• GIVEN TEXT
-- -- --

Peptide binding is an amide bond between polypeptide and protein molecules in amino acids, also known as a peptide chain. A covalent bond is characteristic of peptide binding and is essential for normal peptide synthesis. In other words, peptide bonds link amino acids in a specific order that creates protein polymers and directs the formation of unique, three-dimensional (3D structures. Without peptide binding, important reactions involving amino acids become inhibited.
In terms of molecular chemistry, the linking of two or more amino acids forms a peptide molecule. The peptide bond forms where a carboxylic acid molecule reacts with an amino group in the next amino acid molecule. The resulting molecule is a dipeptide — two amino acids linked together by peptide binding. Peptide bonds are unique to the amino group to which they link.

-- -- --

• THINGS TO DO
(a) From the peptide binding text, duplicate the passage from "Peptide binding is" up to and including "which they link.".
(b) For each statement below, say whether the peptide binding text agrees with it, answering yes or no and quoting the words from the text that decide it. (i) A peptide bond forms where a carboxylic acid molecule reacts with an amino group in the next amino acid molecule. (ii) A dipeptide consists of three amino acids linked together. (iii) An ionic bond is characteristic of peptide binding.

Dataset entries

-- -- --

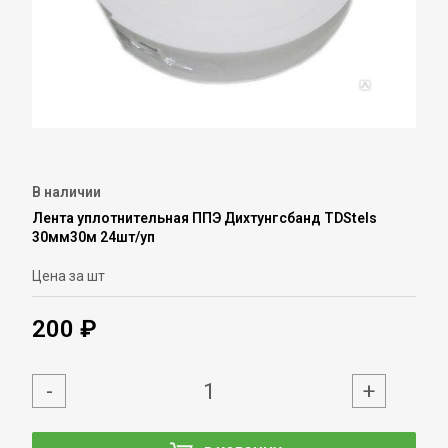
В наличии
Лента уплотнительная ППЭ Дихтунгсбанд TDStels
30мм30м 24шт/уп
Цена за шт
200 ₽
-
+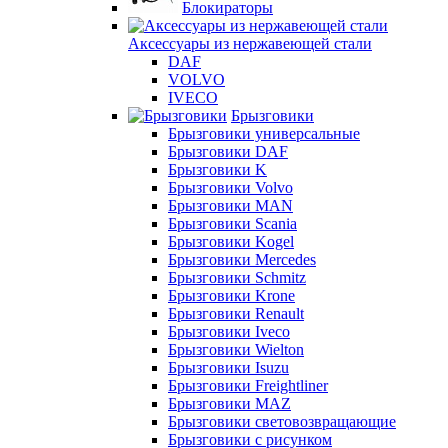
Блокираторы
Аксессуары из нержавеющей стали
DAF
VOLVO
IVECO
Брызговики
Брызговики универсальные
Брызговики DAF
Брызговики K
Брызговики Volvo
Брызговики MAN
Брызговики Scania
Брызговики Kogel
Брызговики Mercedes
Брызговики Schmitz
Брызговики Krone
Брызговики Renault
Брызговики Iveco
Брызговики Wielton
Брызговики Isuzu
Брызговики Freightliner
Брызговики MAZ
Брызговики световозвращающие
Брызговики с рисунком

-- -- --

• ANSWERS IN ORDER
(a)
Peptide binding is an amide bond between polypeptide and protein molecules in amino acids, also known as a peptide chain. A covalent bond is characteristic of peptide binding and is essential for normal peptide synthesis. In other words, peptide bonds link amino acids in a specific order that creates protein polymers and directs the formation of unique, three-dimensional (3D structures. Without peptide binding, important reactions involving amino acids become inhibited.
In terms of molecular chemistry, the linking of two or more amino acids forms a peptide molecule. The peptide bond forms where a carboxylic acid molecule reacts with an amino group in the next amino acid molecule. The resulting molecule is a dipeptide — two amino acids linked together by peptide binding. Peptide bonds are unique to the amino group to which they link.

(b)
(i) Yes: "The peptide bond forms where a carboxylic acid molecule reacts with an amino group in the next amino acid molecule."
(ii) No: "The resulting molecule is a dipeptide — two amino acids linked together by peptide binding."
(iii) No: "A covalent bond is characteristic of peptide binding"